I’m about to get into some upper level business concepts here, so grab a pen and paper and get ready to take notes.

Your very first order of business is to understand why people buy. Why do people purchase something?

When deciding to make a purchase a consumer weighs an offer on a variety of factors that all fall into one of three categories:

  • Operational Excellence
  • Performance Excellence
  • Customer Intimacy

Operational Excellence is things like price.

Performance Excellence is things like innovation or durability.

And Customer Intimacy is all about how well that product meets the needs of the individual customer. Is it one size fits all or is it customised to the customer’s needs?

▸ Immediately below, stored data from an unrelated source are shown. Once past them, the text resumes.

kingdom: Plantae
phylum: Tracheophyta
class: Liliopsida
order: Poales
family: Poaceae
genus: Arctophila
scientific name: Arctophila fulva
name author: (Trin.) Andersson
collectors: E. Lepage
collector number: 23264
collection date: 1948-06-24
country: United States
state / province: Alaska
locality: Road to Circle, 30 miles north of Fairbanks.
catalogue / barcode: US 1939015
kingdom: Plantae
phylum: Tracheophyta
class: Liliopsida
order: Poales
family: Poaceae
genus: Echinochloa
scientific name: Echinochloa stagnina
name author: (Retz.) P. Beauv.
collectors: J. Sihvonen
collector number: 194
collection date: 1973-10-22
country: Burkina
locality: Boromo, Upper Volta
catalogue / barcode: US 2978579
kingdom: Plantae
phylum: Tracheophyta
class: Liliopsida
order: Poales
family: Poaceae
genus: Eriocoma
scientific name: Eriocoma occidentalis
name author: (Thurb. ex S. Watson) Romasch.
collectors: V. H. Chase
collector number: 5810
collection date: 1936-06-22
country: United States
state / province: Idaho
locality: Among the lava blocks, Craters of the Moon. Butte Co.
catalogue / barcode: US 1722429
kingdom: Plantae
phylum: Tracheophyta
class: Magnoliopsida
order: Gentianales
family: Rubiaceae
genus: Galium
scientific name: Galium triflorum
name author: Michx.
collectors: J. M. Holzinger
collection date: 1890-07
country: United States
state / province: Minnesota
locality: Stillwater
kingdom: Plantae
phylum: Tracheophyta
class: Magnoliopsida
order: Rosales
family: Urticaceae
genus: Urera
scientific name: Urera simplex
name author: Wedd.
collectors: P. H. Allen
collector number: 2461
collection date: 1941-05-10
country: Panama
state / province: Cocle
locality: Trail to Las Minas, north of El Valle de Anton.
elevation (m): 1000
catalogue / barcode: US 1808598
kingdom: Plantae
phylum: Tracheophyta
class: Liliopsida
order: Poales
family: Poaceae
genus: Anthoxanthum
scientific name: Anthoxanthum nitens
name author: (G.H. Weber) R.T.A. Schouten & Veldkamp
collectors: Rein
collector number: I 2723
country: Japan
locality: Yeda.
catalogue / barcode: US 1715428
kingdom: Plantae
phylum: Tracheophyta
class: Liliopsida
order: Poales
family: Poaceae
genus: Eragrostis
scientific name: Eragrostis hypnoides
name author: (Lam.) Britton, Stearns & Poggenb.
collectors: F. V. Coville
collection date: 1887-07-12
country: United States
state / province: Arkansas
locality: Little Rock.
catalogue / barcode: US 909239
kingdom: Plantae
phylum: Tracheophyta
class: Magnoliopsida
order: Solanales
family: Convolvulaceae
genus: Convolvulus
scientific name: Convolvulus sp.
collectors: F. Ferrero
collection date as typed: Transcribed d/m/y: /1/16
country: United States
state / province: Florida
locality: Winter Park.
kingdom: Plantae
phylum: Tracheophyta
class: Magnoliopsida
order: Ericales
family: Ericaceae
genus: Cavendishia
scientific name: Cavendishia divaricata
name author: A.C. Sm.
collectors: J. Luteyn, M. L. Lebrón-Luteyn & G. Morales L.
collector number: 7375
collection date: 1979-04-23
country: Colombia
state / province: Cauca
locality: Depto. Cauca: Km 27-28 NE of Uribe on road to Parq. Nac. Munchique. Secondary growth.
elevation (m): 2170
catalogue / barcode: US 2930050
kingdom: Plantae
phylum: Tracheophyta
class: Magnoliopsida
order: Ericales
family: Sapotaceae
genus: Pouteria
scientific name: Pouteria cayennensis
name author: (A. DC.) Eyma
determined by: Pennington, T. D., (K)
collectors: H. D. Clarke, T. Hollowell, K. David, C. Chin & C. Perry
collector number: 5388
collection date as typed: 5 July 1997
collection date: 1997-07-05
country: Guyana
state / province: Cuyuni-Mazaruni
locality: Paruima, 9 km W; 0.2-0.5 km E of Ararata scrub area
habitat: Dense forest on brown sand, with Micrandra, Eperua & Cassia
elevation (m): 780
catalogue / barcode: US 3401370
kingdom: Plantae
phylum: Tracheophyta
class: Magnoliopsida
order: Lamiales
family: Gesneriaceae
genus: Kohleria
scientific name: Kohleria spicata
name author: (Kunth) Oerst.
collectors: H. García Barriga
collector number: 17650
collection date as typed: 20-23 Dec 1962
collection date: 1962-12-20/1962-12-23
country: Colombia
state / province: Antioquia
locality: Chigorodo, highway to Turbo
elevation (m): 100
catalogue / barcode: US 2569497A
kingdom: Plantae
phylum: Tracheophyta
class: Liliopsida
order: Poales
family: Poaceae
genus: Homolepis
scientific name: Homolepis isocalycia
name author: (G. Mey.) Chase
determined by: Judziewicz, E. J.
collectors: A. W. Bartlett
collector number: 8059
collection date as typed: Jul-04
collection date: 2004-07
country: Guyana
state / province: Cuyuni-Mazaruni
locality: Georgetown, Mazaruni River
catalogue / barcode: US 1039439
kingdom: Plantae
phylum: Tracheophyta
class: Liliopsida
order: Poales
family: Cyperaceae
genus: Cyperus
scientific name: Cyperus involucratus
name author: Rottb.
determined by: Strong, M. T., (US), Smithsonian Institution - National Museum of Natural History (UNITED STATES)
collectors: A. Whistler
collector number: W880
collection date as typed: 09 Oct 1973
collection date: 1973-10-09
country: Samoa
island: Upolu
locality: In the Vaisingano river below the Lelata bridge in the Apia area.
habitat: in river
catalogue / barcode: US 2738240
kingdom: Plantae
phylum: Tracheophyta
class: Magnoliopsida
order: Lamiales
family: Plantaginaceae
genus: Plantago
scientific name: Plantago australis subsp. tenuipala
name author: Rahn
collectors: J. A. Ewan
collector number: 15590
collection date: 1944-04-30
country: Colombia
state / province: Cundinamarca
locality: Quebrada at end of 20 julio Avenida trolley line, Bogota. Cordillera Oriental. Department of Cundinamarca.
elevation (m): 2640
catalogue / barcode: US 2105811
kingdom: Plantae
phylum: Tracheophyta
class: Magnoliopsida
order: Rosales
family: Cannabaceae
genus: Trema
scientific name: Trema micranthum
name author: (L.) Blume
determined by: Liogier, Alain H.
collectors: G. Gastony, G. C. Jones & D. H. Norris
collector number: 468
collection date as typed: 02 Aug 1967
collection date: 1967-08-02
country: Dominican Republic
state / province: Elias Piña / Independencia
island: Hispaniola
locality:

Now the problem, where most entrepreneurs get hung up, is that they try to be really good in all three areas.

They try to have a good price. They try to have the best features. They try to make it meet as many needs for as many customers as possible.

And you may be listening to me right now thinking that makes sense, and yes…it does…

But it’s wrong.

That assumption — the drive to be fabulous in all three areas — assumes all of your customers care equally about each area.

And they don’t.

You see, each segment of your market is going to give a different level of importance to each area.

Some customers are going to care far more about Operational Excellence factors than about Customer Intimacy. Others will care far more about Customer Intimacy than Operational Excellence.

Consumers decide to purchase when the factor they care about the most is irresistible, and the other two factors are good enough.

Which factor is irresistible will vary based on your market segments.

So let me give you an example.

Let’s say you make kitchen cabinets, and you have segmented your target market into two different segments:

  1. Contractors who have been in business for over 10 years, have a shining reputation, and generate 8 figures a year in revenue.
  2. Consumers who make under $100,000 per year and are installing cabinets themselves because they cannot afford a contractor.

These two segments will not want the same products.

A contractor in this example will care about their reputation for quality. They will value Customer Intimacy far more than they will care about an Operational factor like price because the price gets passed down to their client.

The DIY consumer will care far more about Operational factors like price than Customer Intimacy because they’re on a tight budget.

If you approached a DIY consumer with your high end custom cabinetry package where you go into the home with your computer and your camera and do a digital map of their walls so you can then go build the cabinets which take 4-6 weeks to be finished, the consumer is going to brush you off. The consumer wants the good price of the pre-fab cabinets and is willing to sacrifice custom.

The contractor making over 8 figures with a phenomenal reputation for quality will brush you off if you approach them with your pre-fab cabinets because they value Customer Intimacy far more than they value price.

So what do you do?

If you’re a smart cabinet maker, you offer two packages. You do not try to sell the same package to two different segments because each segment will give different importance to Operational, Performance, and Intimacy factors.

How do you do this in your own business?

You do it by getting very clear on who your segments are, and then asking yourself which metric do you want to be the best and on which two will you settle for being “good enough?”

If the metric you want to excel at does not line up with your segment’s values, you’re going to have to go back to the drawing board.

This is why you must know your market, and you must create or pivot your product with the market in mind. Pick the metric they care about the most to be your focus and resign yourself to accepting “good enough” for the rest.

And one final point I want to make:

Don’t make the mistake of thinking you can be the absolute best in your industry at all three. You can’t. You’ll invariably create a product that isn’t the best at anything and in the end you’ll end up with something that leaves your customers wanting a different product.